3/22/05--Daniel R. Coquillette, J. Donald Monan, S.J. University Professor at the Law School, has recently donated a beautiful illuminated manuscript to the Boston College Law Library. This manuscript is an Officium Beatae Mariae Virginis – a Book of Hours of the Blessed Virgin Mary.

“We’re so pleased and honored to receive this latest manuscript from Dan,” said Associate Dean for Library and Computing Services Filippa Marullo Anzalone. “His generous donations have established our rare book collection as one of the most unique and respected in New England.”

Dating from Italy in the late 1300s or early 1400s, the manuscript consists of approximately 80 vellum leaves. Written in black and red, the manuscript features 11 large and intricately illuminated initials, besides many other small illuminated or painted initials. Many pages feature floral borders colored in orange, blue, green, and red and illuminated with gold. The inside cover of the manuscript is signed “Ex Dono Comiti…Grimaldi de Bellino…1788,” and could have belonged to the famous Grimaldi family of Monaco.

“This Book of Hours is a beautiful symbol of the Law School’s Catholic-Jesuit identity,” says Professor Coquillette. “It also provides an example of the art of the book, and demonstrates a stage before the early printed books from the late 1400s.”

The manuscript is part of a series of annual gifts of books and manuscripts that Professor Coquillette has given to the Law Library in recent years.

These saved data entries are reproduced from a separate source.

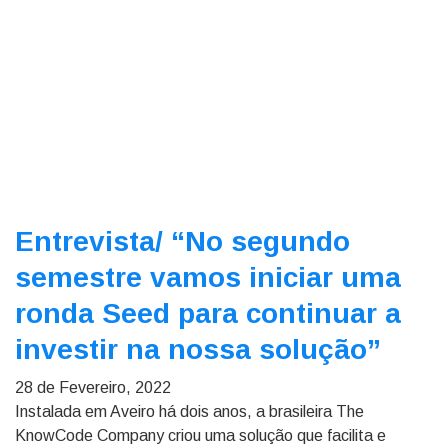
Entrevista/
“No segundo
semestre vamos iniciar uma
ronda Seed para continuar a
investir na nossa solução”
28 de Fevereiro, 2022
Instalada em Aveiro há dois anos, a brasileira The
KnowCode Company criou uma solução que facilita e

Previous gifts from Professor Coquillette include a 1476 Summa by St. Thomas Aquinas and a 1496 Decretals of Gregory IX. Both of these works are from the earliest days of printing and retain many features in common with handwritten manuscripts like the Book of Hours.

“Thanks to Dan Coquillette, we now have examples of works that tell us the story of the history of printing, from the days of handwritten manuscripts through the earliest days of printing and up through the eighteenth century,” says Karen Beck, the Law Library’s Curator of Rare Books.

The manuscript will be on exhibit in the Law Library’s Daniel R. Coquillette Rare Book Room the week of May 16-20, 2005, and again for a longer period in January 2006. The Rare Book Room is generally open Monday – Friday 9 a.m. to 4 p.m.